> _What you are asked to do_
Reproduce each of the entries below verbatim, keeping every line intact and in its original order.

**** Data section

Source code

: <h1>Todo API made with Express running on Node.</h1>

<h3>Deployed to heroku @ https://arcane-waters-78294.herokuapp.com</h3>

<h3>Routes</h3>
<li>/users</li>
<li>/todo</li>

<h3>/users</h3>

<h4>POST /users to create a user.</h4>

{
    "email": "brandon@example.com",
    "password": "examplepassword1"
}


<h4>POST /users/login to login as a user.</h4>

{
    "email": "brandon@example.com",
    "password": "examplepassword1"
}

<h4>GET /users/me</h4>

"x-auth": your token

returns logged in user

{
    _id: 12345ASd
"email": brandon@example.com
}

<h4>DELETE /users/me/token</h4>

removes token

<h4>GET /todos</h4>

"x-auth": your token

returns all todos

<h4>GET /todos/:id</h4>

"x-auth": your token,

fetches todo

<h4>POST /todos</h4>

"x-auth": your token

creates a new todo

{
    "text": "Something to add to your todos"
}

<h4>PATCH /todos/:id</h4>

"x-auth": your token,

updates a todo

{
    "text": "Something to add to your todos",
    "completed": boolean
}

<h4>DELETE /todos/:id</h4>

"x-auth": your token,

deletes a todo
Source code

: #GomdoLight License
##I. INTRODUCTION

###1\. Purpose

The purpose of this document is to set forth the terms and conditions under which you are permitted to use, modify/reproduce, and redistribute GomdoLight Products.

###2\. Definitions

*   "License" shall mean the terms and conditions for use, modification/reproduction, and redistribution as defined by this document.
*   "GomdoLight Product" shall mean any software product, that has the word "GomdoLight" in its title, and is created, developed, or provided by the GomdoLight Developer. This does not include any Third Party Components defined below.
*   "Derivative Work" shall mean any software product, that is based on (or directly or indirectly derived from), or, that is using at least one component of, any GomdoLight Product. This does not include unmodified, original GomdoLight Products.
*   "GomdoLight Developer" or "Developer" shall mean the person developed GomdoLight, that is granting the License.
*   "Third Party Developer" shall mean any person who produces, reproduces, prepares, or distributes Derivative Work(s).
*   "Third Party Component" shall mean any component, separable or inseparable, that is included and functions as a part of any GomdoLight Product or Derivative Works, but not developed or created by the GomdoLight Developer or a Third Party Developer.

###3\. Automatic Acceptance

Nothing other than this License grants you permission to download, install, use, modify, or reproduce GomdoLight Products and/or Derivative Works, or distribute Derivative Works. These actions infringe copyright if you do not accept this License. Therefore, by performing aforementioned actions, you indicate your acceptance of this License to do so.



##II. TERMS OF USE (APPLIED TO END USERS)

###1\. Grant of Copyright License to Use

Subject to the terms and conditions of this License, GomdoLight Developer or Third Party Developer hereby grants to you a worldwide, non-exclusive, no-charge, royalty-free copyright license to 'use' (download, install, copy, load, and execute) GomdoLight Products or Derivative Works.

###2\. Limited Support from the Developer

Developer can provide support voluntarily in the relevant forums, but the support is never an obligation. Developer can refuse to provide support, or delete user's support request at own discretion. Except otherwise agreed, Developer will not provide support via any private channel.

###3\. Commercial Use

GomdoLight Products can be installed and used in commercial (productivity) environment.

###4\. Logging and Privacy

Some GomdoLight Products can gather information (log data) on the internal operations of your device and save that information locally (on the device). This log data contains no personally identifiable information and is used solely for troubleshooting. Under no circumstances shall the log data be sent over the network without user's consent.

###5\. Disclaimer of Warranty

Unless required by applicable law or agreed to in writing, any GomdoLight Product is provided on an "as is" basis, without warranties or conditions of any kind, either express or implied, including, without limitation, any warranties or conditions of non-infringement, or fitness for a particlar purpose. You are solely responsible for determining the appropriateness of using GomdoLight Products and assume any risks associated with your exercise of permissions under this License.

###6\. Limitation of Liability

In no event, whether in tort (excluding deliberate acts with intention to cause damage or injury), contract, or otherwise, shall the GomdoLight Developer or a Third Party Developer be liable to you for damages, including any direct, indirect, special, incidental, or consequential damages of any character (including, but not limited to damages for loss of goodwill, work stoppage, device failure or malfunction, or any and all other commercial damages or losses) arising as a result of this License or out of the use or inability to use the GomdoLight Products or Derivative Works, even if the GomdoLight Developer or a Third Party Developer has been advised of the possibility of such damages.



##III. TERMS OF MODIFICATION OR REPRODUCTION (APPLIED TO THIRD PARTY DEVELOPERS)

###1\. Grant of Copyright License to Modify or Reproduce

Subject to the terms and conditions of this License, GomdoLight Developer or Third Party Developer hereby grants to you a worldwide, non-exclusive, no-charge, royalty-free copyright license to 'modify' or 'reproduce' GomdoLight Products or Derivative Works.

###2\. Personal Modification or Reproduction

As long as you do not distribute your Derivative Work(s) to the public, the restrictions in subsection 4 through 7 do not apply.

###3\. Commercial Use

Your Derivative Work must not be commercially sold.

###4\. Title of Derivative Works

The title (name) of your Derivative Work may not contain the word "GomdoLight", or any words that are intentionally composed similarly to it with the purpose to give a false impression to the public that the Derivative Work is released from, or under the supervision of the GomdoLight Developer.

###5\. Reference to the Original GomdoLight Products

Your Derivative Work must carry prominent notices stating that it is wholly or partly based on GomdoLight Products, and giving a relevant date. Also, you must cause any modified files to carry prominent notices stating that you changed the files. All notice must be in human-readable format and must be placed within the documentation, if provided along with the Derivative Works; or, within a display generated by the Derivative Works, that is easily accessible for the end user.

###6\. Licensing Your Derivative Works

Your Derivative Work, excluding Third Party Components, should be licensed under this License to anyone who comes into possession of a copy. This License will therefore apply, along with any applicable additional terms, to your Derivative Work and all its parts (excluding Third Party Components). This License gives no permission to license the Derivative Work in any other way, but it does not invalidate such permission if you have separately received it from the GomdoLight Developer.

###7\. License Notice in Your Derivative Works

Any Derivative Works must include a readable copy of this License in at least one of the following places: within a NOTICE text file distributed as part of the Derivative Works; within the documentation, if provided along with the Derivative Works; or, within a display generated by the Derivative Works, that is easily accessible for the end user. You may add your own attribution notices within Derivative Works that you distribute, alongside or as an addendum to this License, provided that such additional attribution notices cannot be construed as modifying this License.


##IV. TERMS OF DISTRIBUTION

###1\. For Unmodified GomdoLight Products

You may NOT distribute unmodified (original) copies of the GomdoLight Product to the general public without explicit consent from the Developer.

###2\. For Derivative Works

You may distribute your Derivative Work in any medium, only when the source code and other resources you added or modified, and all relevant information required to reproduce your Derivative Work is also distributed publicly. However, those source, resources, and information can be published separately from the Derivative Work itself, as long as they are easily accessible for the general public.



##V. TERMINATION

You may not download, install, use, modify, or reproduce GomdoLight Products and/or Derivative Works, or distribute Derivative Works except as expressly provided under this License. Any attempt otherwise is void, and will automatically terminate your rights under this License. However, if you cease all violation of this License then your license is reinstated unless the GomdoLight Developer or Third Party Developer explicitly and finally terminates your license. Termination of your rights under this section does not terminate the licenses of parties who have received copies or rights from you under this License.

********

> _Result for this exercise_
Source code

: <h1>Todo API made with Express running on Node.</h1>

<h3>Deployed to heroku @ https://arcane-waters-78294.herokuapp.com</h3>

<h3>Routes</h3>
<li>/users</li>
<li>/todo</li>

<h3>/users</h3>

<h4>POST /users to create a user.</h4>

{
    "email": "brandon@example.com",
    "password": "examplepassword1"
}


<h4>POST /users/login to login as a user.</h4>

{
    "email": "brandon@example.com",
    "password": "examplepassword1"
}

<h4>GET /users/me</h4>

"x-auth": your token

returns logged in user

{
    _id: 12345ASd
"email": brandon@example.com
}

<h4>DELETE /users/me/token</h4>

removes token

<h4>GET /todos</h4>

"x-auth": your token

returns all todos

<h4>GET /todos/:id</h4>

"x-auth": your token,

fetches todo

<h4>POST /todos</h4>

"x-auth": your token

creates a new todo

{
    "text": "Something to add to your todos"
}

<h4>PATCH /todos/:id</h4>

"x-auth": your token,

updates a todo

{
    "text": "Something to add to your todos",
    "completed": boolean
}

<h4>DELETE /todos/:id</h4>

"x-auth": your token,

deletes a todo
Source code

: #GomdoLight License
##I. INTRODUCTION

###1\. Purpose

The purpose of this document is to set forth the terms and conditions under which you are permitted to use, modify/reproduce, and redistribute GomdoLight Products.

###2\. Definitions

*   "License" shall mean the terms and conditions for use, modification/reproduction, and redistribution as defined by this document.
*   "GomdoLight Product" shall mean any software product, that has the word "GomdoLight" in its title, and is created, developed, or provided by the GomdoLight Developer. This does not include any Third Party Components defined below.
*   "Derivative Work" shall mean any software product, that is based on (or directly or indirectly derived from), or, that is using at least one component of, any GomdoLight Product. This does not include unmodified, original GomdoLight Products.
*   "GomdoLight Developer" or "Developer" shall mean the person developed GomdoLight, that is granting the License.
*   "Third Party Developer" shall mean any person who produces, reproduces, prepares, or distributes Derivative Work(s).
*   "Third Party Component" shall mean any component, separable or inseparable, that is included and functions as a part of any GomdoLight Product or Derivative Works, but not developed or created by the GomdoLight Developer or a Third Party Developer.

###3\. Automatic Acceptance

Nothing other than this License grants you permission to download, install, use, modify, or reproduce GomdoLight Products and/or Derivative Works, or distribute Derivative Works. These actions infringe copyright if you do not accept this License. Therefore, by performing aforementioned actions, you indicate your acceptance of this License to do so.



##II. TERMS OF USE (APPLIED TO END USERS)

###1\. Grant of Copyright License to Use

Subject to the terms and conditions of this License, GomdoLight Developer or Third Party Developer hereby grants to you a worldwide, non-exclusive, no-charge, royalty-free copyright license to 'use' (download, install, copy, load, and execute) GomdoLight Products or Derivative Works.

###2\. Limited Support from the Developer

Developer can provide support voluntarily in the relevant forums, but the support is never an obligation. Developer can refuse to provide support, or delete user's support request at own discretion. Except otherwise agreed, Developer will not provide support via any private channel.

###3\. Commercial Use

GomdoLight Products can be installed and used in commercial (productivity) environment.

###4\. Logging and Privacy

Some GomdoLight Products can gather information (log data) on the internal operations of your device and save that information locally (on the device). This log data contains no personally identifiable information and is used solely for troubleshooting. Under no circumstances shall the log data be sent over the network without user's consent.

###5\. Disclaimer of Warranty

Unless required by applicable law or agreed to in writing, any GomdoLight Product is provided on an "as is" basis, without warranties or conditions of any kind, either express or implied, including, without limitation, any warranties or conditions of non-infringement, or fitness for a particlar purpose. You are solely responsible for determining the appropriateness of using GomdoLight Products and assume any risks associated with your exercise of permissions under this License.

###6\. Limitation of Liability

In no event, whether in tort (excluding deliberate acts with intention to cause damage or injury), contract, or otherwise, shall the GomdoLight Developer or a Third Party Developer be liable to you for damages, including any direct, indirect, special, incidental, or consequential damages of any character (including, but not limited to damages for loss of goodwill, work stoppage, device failure or malfunction, or any and all other commercial damages or losses) arising as a result of this License or out of the use or inability to use the GomdoLight Products or Derivative Works, even if the GomdoLight Developer or a Third Party Developer has been advised of the possibility of such damages.



##III. TERMS OF MODIFICATION OR REPRODUCTION (APPLIED TO THIRD PARTY DEVELOPERS)

###1\. Grant of Copyright License to Modify or Reproduce

Subject to the terms and conditions of this License, GomdoLight Developer or Third Party Developer hereby grants to you a worldwide, non-exclusive, no-charge, royalty-free copyright license to 'modify' or 'reproduce' GomdoLight Products or Derivative Works.

###2\. Personal Modification or Reproduction

As long as you do not distribute your Derivative Work(s) to the public, the restrictions in subsection 4 through 7 do not apply.

###3\. Commercial Use

Your Derivative Work must not be commercially sold.

###4\. Title of Derivative Works

The title (name) of your Derivative Work may not contain the word "GomdoLight", or any words that are intentionally composed similarly to it with the purpose to give a false impression to the public that the Derivative Work is released from, or under the supervision of the GomdoLight Developer.

###5\. Reference to the Original GomdoLight Products

Your Derivative Work must carry prominent notices stating that it is wholly or partly based on GomdoLight Products, and giving a relevant date. Also, you must cause any modified files to carry prominent notices stating that you changed the files. All notice must be in human-readable format and must be placed within the documentation, if provided along with the Derivative Works; or, within a display generated by the Derivative Works, that is easily accessible for the end user.

###6\. Licensing Your Derivative Works

Your Derivative Work, excluding Third Party Components, should be licensed under this License to anyone who comes into possession of a copy. This License will therefore apply, along with any applicable additional terms, to your Derivative Work and all its parts (excluding Third Party Components). This License gives no permission to license the Derivative Work in any other way, but it does not invalidate such permission if you have separately received it from the GomdoLight Developer.

###7\. License Notice in Your Derivative Works

Any Derivative Works must include a readable copy of this License in at least one of the following places: within a NOTICE text file distributed as part of the Derivative Works; within the documentation, if provided along with the Derivative Works; or, within a display generated by the Derivative Works, that is easily accessible for the end user. You may add your own attribution notices within Derivative Works that you distribute, alongside or as an addendum to this License, provided that such additional attribution notices cannot be construed as modifying this License.


##IV. TERMS OF DISTRIBUTION

###1\. For Unmodified GomdoLight Products

You may NOT distribute unmodified (original) copies of the GomdoLight Product to the general public without explicit consent from the Developer.

###2\. For Derivative Works

You may distribute your Derivative Work in any medium, only when the source code and other resources you added or modified, and all relevant information required to reproduce your Derivative Work is also distributed publicly. However, those source, resources, and information can be published separately from the Derivative Work itself, as long as they are easily accessible for the general public.



##V. TERMINATION

You may not download, install, use, modify, or reproduce GomdoLight Products and/or Derivative Works, or distribute Derivative Works except as expressly provided under this License. Any attempt otherwise is void, and will automatically terminate your rights under this License. However, if you cease all violation of this License then your license is reinstated unless the GomdoLight Developer or Third Party Developer explicitly and finally terminates your license. Termination of your rights under this section does not terminate the licenses of parties who have received copies or rights from you under this License.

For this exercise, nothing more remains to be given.